There is no doubt that death is not a topic that people want to discuss. Nevertheless, sometimes it is worth to argue (and this text is a confirmation).

As for the details, we will focus on the death of the person paying the loan – what happens in this case? There is no denying that this is a topic about which people know little (or know nothing).
In addition, it is also important that in such a situation it is not difficult to make erroneous conclusions.

Credit and death …


Now that the admission is over, it’s time to get to the bottom of the matter – does death mean that the loan could disappear? The facts are that death does not mean the cancellation of the loan. Are you wondering what this should mean?

Realities may vary, so let’s assume that the death concerned the spouse. In this situation, it is obligatory to remember about unpaid installments. If it is otherwise, the matter is simple – no debt repayment means termination of the loan agreement.

You ask yourself, what happens next? In a nutshell, two situations must be borne in mind – enforcement against the assets of the spouse/debtor and recovery of claims against all joint property.

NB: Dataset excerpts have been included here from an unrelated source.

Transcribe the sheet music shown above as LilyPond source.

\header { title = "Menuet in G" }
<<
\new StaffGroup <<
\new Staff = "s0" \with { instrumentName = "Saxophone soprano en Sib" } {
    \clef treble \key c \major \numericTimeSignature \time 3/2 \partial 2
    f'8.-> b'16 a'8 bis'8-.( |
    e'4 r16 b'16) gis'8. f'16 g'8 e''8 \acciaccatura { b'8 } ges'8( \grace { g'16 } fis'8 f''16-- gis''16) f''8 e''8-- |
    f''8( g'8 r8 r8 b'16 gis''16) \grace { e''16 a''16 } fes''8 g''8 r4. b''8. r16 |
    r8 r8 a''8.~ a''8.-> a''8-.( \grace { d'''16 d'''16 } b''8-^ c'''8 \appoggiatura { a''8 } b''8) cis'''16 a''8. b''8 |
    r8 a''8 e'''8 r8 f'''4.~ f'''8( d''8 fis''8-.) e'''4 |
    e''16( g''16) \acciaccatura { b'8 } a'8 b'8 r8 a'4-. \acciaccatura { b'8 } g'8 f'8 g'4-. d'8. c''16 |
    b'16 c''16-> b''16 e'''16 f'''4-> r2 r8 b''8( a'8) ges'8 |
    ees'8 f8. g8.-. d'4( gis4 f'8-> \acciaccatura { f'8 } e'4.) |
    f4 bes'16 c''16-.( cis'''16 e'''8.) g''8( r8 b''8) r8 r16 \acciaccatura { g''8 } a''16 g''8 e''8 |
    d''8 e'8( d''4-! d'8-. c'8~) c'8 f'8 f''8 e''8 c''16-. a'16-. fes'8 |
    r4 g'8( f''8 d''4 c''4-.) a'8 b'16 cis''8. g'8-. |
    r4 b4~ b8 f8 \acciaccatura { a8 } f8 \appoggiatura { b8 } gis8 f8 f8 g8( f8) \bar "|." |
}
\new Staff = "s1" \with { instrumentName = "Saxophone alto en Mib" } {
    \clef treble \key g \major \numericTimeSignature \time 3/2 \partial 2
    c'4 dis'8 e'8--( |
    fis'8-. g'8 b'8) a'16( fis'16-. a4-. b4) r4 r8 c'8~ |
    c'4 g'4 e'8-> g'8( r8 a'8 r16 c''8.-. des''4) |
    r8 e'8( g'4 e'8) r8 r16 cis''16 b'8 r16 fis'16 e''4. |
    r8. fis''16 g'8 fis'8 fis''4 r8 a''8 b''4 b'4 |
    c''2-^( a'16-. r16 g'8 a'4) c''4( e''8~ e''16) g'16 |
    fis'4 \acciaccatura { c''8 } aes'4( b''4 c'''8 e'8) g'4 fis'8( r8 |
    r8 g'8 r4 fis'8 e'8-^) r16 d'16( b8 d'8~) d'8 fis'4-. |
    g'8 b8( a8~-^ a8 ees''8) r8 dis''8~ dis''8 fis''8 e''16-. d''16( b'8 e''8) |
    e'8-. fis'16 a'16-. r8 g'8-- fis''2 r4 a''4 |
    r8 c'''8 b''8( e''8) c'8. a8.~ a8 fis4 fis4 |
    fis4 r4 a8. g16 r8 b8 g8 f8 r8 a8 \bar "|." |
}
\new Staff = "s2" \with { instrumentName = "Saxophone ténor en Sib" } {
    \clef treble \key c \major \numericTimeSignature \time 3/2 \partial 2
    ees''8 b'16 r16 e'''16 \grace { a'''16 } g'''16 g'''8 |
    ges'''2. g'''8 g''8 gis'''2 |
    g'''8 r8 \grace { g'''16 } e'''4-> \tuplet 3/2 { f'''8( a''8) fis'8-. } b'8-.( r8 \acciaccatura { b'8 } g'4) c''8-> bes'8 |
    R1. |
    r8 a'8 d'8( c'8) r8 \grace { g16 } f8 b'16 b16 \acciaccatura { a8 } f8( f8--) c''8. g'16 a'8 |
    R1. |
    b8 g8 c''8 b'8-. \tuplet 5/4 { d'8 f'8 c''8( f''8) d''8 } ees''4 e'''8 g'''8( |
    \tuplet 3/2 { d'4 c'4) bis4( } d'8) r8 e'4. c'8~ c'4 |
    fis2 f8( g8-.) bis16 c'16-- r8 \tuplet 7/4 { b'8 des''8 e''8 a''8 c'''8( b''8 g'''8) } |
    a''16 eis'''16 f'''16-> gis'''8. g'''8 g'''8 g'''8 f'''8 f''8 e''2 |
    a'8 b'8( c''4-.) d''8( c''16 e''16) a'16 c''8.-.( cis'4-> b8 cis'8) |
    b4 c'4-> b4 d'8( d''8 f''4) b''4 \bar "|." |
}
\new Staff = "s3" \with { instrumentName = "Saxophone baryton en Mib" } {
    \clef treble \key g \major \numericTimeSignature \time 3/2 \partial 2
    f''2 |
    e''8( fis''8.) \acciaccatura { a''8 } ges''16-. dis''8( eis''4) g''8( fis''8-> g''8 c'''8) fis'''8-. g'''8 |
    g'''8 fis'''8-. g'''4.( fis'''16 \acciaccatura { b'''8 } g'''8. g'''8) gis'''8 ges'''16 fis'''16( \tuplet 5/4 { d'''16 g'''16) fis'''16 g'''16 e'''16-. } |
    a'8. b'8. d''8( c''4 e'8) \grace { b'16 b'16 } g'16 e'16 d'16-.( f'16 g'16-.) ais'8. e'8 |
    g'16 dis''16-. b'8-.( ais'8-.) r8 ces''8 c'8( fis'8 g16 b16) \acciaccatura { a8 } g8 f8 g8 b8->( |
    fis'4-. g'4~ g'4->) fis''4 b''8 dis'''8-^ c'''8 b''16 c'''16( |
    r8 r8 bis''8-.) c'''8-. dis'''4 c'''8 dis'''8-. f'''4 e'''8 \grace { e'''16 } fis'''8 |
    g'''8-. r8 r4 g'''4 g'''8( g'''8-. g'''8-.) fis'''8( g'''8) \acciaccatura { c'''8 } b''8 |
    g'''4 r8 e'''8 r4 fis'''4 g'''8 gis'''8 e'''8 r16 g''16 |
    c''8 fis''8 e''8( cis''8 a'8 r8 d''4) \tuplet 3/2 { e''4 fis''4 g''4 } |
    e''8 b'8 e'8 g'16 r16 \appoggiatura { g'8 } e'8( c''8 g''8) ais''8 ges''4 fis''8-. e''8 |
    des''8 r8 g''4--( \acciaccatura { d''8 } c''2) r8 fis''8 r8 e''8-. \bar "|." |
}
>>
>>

However, you must remember that enforcement of the spouse’s assets is possible only under one condition – this condition is incurring a commitment with the consent of the spouse.

Does the debt pass to the children?

Does the debt pass to the children?

Are you wondering if the debt can go to children? The realities are: death means that the immediate family becomes the heirs. By the way, inheritance is often associated with privileges, but this is not always the case, as demonstrated by the need to repay the loan.

Perhaps the question arose, what can you say about priority to inheritance? Simplifying as much as possible – the standard situation means priority for children and spouses.

What happens if my son or daughter dies? If you ask yourself this question, you must know that the right to inheritance is not lost (descendants get the right to inheritance).
It should also be noted that it all concerns the lack of a will (the most important will).

Is there any way you can avoid falling?


It’s time to focus on whether there is a way to avoid falling. Getting straight to the point – heirs can renounce their inheritance (except for receivables from inheritance debts). As for the details, one should definitely emphasize that you should go to a notary or court. As far as the necessary information is concerned, all you have to do is make a statement.
It is also worth adding that the statement should consist of the following parts:

  • All data that identifies the applicant,
  • Data of the deceased,
  • Date of death,
  • Grounds for rejection of the right to succession,
  • Substantiation,
  • Inclusion of other persons belonging to the group of heirs.

Is this list somehow surprising? It seems that there is absolutely no wonder. It is also important that giving up an inheritance is an option that cannot be used at any time – although there is a lot of time, because of half a year.
More precisely, half a year is counted from the moment the inheritance appears (i.e. from the date of death).